The commission's sweeping policy recommendations included:
Creating 2 million new jobs and 6 million new affordable housing units
Revamping the welfare system
Eliminating de facto school segregation
Eliminating “abrasive” police practices and establishing redress mechanisms
Improving news coverage of the problems facing black Americans
Making local government more responsive to inner city communities
The Johnson administration balked at the report, arguing that the commission hadn’t given the president enough credit for past legislation on civil rights and poverty alleviation. Johnson refused to support further research or so much as meet with the commissioners.
The report stressed that for conditions to improve, “hard choices must be made, and, if necessary, new taxes enacted.”
But there was little political will to do that.
Johnson — who at the time was still planning a run for re-election — was threatened by the commission's findings, worried he would lose support among many white communities who were unwilling to acknowledge the central role systemic racism had played in fueling the unrest.

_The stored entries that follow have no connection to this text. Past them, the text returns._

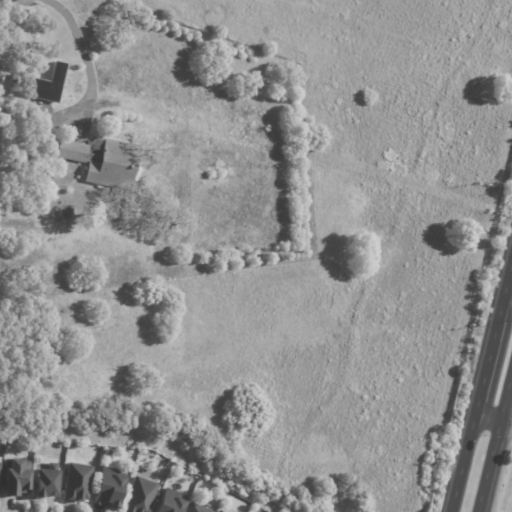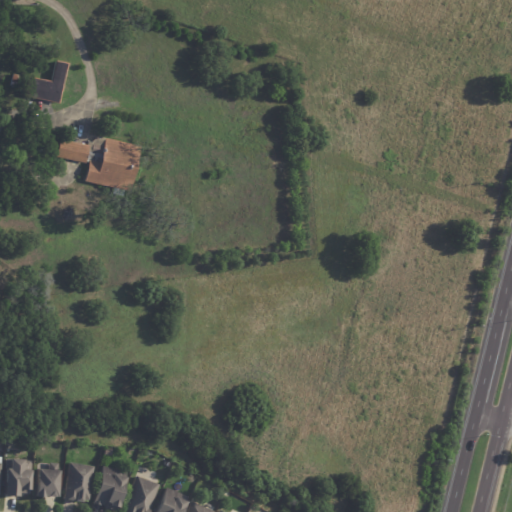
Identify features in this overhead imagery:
road: (82, 49)
building: (45, 84)
building: (46, 84)
building: (70, 150)
building: (102, 161)
building: (114, 165)
road: (502, 287)
road: (481, 370)
road: (505, 394)
road: (491, 421)
building: (105, 451)
building: (0, 460)
road: (457, 464)
road: (487, 465)
building: (14, 476)
building: (16, 477)
building: (45, 481)
building: (76, 482)
building: (76, 482)
building: (45, 483)
building: (108, 488)
building: (108, 488)
building: (138, 495)
building: (140, 496)
building: (169, 501)
building: (170, 502)
building: (195, 508)
building: (197, 508)
road: (476, 510)
building: (217, 511)
building: (219, 511)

Also concerned about the political impact of rising rates of crime and disorder, Johnson supported several pieces of tough-on-crime legislation, including the Omnibus Crime Control and Safe Streets Act of 1968, which he signed nearly six months after receiving the Kerner Commission report. The bill allocated roughly $400 million in grants to states to beef up local police forces with new equipment and technical assistance — in part to more effectively suppress future uprisings.
And less than a month after the report's publication, Martin Luther King Jr. was assassinated in Memphis, sparking more violent unrest in cities throughout the country.
From Kerner to Ferguson to Minneapolis
After the shooting of Michael Brown in Ferguson, Missouri, in 2014 and the unrest that followed, a new commission was formed to study a problem strikingly similar to the one examined nearly 50 years earlier.
Chaired by former Presidents Jimmy Carter and George W. Bush, the group was tasked with identifying the underlying causes of the unrest. Its final report, while much narrower in scope, bears some resemblance to the Kerner Commission's findings. Its recommendations included:
Reducing the use of force by police officers
Reforming sentencing laws
Improving the health and education of children and young people
Increasing access to affordable housing and public transit
Like the Kerner report, the Ferguson analysis identified racial and economic inequality as the primary source of the problems that led to the protests. But the language and tone are strikingly different:
“We are not pointing fingers and calling individual people racist,” the report diplomatically states. “We are not even suggesting that institutions or existing systems intend to be racist.”
In 2018, a study co-edited by Kerner Commission member Fred Harris followed up on the status of communities examined in the 1968 report. The findings were grim. The new study found that poverty in many of those places had actually increased, as had school segregation, while the inequality gap between white Americans and black, brown and Native Americans had widened.
The original Kerner Commission may have foreseen this outcome. The report's conclusion quoted the testimony of psychologist Kenneth Clark. Clark – whose famous doll tests were cited in Brown v. Board of Education – reminded the panel of the many previous commissions assembled to study incidents of racial unrest: Chicago in 1919, Harlem in 1935 and 1943, Los Angeles in 1965.
Testifying before the Kerner Commission, Clark said, was a kind of "Alice in Wonderland" experience: He watched the same images flickering past, sat listening to the same analysis and the same recommendations – and it all culminated, finally, in the same inaction. The commissioners quoted his words:
"It is time now to end the destruction and the violence."